There's much debate on the causes of climate change. Scientists, politicians and opinion leaders all take the stage to present their vision or ideas. However, cool(E)motion is not focused on the possible causes of climate change. We merely note that the climate is changing, whatever the cause. Let's now focus on what this means for the Arctic. And more specifically, what will happen to traditional culture, when hunters can't trust the ice, when seals disappear and wheater condition deteriorate?

Cool(e)motion urges those in power to focus on the cultural effects of climate changes. We seek attention for this message by creating giant sculptures on ice bergs that will float when spring comes. This way, the sculptural 'hunters' can search for new hunting grounds for people in the Arctic.

cool(E)motionWNF

Friday 31 July 2009


The process of making designs for the sculptures and the project logo.


I'm the type of sculptor who can think in three dimensions, a process impossible to translate on paper. Therefor I prefer to make models.
Photo left:
It starts with a simple wired model inspired on several stories of Inuit friends: The hunter has to wait for hours, standing completely still at a seal airhole. As the seal shows up the hunter turns from complete silence into an explosion of force and dynamic.


Hunting in the Arctic gets tougher and tougher. The climate as well as the culture is changing very rapidly. Will it soon all disappear? This question is so hard, with no soft answers that I chose the ' hunter ' as a symbol for project cool(E)motion.
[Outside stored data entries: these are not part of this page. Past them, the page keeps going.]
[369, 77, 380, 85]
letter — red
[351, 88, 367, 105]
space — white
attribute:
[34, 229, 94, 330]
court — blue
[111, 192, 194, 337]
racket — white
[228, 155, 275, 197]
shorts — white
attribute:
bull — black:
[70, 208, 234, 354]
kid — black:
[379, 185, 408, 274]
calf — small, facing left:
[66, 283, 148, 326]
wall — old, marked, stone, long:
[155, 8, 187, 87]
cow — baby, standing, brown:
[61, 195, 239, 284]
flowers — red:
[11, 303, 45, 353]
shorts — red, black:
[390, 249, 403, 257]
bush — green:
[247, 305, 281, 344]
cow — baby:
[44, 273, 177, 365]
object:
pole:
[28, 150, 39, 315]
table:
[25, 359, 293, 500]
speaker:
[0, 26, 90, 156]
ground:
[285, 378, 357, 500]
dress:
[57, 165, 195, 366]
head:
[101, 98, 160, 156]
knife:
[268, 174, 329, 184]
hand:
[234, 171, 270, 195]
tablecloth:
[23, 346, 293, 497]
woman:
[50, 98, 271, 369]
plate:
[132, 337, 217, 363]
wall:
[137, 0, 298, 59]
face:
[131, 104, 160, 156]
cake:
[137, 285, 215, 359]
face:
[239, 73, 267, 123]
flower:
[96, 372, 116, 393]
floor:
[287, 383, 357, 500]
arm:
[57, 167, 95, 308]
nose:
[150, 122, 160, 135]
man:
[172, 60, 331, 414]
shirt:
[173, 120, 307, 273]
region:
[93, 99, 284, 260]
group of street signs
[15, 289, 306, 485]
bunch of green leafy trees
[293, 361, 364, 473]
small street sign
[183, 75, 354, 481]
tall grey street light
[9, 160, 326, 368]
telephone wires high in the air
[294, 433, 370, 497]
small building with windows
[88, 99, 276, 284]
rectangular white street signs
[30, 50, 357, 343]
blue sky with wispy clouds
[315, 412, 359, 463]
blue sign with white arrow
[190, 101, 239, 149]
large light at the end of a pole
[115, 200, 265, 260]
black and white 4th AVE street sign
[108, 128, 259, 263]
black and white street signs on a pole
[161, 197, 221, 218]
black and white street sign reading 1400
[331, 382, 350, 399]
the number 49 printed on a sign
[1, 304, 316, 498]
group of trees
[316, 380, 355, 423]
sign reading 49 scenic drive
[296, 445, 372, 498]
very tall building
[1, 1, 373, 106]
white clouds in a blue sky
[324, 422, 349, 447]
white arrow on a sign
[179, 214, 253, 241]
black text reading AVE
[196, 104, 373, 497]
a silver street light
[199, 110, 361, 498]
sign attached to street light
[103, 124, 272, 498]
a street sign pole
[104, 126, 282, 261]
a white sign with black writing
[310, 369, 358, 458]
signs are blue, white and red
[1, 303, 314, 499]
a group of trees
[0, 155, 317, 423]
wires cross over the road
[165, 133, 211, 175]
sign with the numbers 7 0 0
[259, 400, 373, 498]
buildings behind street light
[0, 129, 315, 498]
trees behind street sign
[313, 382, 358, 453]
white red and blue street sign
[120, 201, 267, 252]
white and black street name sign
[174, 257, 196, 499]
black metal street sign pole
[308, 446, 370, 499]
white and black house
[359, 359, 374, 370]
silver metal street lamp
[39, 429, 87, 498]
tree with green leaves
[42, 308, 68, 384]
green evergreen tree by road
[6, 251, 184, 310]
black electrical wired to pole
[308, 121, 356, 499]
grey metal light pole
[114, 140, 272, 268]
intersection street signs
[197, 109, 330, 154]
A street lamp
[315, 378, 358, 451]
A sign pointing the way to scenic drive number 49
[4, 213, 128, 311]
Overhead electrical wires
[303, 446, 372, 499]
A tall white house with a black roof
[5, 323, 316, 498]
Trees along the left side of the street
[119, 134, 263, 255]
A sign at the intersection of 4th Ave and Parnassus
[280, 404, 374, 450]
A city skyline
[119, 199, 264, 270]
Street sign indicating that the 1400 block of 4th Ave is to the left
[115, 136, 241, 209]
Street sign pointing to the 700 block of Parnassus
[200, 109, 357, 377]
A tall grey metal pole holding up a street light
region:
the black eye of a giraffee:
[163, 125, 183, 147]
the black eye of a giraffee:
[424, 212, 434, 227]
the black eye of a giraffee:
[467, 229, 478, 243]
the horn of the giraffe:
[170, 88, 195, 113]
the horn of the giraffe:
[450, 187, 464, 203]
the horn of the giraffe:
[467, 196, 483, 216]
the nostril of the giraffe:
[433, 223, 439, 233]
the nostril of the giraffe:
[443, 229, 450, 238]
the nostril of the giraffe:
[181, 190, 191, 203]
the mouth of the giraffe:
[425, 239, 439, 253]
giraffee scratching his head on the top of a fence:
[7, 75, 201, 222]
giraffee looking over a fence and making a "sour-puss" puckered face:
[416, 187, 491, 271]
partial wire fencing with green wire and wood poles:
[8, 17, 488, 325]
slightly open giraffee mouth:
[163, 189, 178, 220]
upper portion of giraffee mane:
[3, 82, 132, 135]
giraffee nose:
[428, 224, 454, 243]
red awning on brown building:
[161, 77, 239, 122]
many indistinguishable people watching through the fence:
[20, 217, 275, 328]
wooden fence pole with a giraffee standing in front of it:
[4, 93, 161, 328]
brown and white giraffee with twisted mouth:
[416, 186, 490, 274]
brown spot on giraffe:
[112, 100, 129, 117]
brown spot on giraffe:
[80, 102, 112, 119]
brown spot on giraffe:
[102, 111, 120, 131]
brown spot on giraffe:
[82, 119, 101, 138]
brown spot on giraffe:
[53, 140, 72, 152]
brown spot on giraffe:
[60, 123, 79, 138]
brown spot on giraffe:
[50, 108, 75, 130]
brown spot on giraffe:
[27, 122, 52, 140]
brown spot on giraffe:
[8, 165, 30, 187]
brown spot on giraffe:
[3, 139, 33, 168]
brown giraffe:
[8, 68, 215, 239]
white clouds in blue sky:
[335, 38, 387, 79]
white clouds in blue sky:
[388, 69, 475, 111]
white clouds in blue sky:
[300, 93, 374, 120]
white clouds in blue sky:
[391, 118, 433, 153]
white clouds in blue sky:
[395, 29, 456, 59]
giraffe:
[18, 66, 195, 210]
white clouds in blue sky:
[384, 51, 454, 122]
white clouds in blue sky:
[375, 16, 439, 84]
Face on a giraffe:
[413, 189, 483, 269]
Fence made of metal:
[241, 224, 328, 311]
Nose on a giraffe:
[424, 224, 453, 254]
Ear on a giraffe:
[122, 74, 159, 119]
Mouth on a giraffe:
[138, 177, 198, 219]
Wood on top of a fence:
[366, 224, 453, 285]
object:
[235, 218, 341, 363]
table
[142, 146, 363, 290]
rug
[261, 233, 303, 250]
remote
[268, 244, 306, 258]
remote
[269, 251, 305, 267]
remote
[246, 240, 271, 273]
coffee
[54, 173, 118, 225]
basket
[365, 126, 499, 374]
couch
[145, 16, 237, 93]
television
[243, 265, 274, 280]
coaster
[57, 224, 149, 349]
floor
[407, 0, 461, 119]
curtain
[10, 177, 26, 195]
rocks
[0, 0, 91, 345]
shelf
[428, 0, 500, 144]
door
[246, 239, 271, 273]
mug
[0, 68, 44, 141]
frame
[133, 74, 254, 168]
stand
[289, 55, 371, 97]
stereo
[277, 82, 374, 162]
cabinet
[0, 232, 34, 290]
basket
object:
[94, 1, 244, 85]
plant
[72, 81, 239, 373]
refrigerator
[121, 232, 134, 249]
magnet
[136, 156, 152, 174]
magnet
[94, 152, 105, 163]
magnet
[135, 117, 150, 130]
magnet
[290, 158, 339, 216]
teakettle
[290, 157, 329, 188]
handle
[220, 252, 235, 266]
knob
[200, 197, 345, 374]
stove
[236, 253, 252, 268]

Ap paints the logo of cool(E)motion, inspired on the first project's sculpture.





The logo:


Ole Jorgen Hammeken, an Inuit friend from Uummannaq, Greenland, told me many stories about their tradition of dogsledding. On the moment they don't know when and even if the ice is strong enough to carry the sledges. An uncertain time because of climatological changes. A wire model of an Inuit leading his dogs contained so much power that I decided to make a series of sculptures in wax and cast them in bronze. The tension and powerfull action in the lines were completed by the subtile balance in the sculpture itsselve.

The first two sulptures in bronze: The sculptures truely stand on only two feet!


Transfering these sculptures in the Arctic (animation) and place them on an iceberg is the ultimate challenge. Dynamic art on a dynamic surface. Culture and Nature interrelated.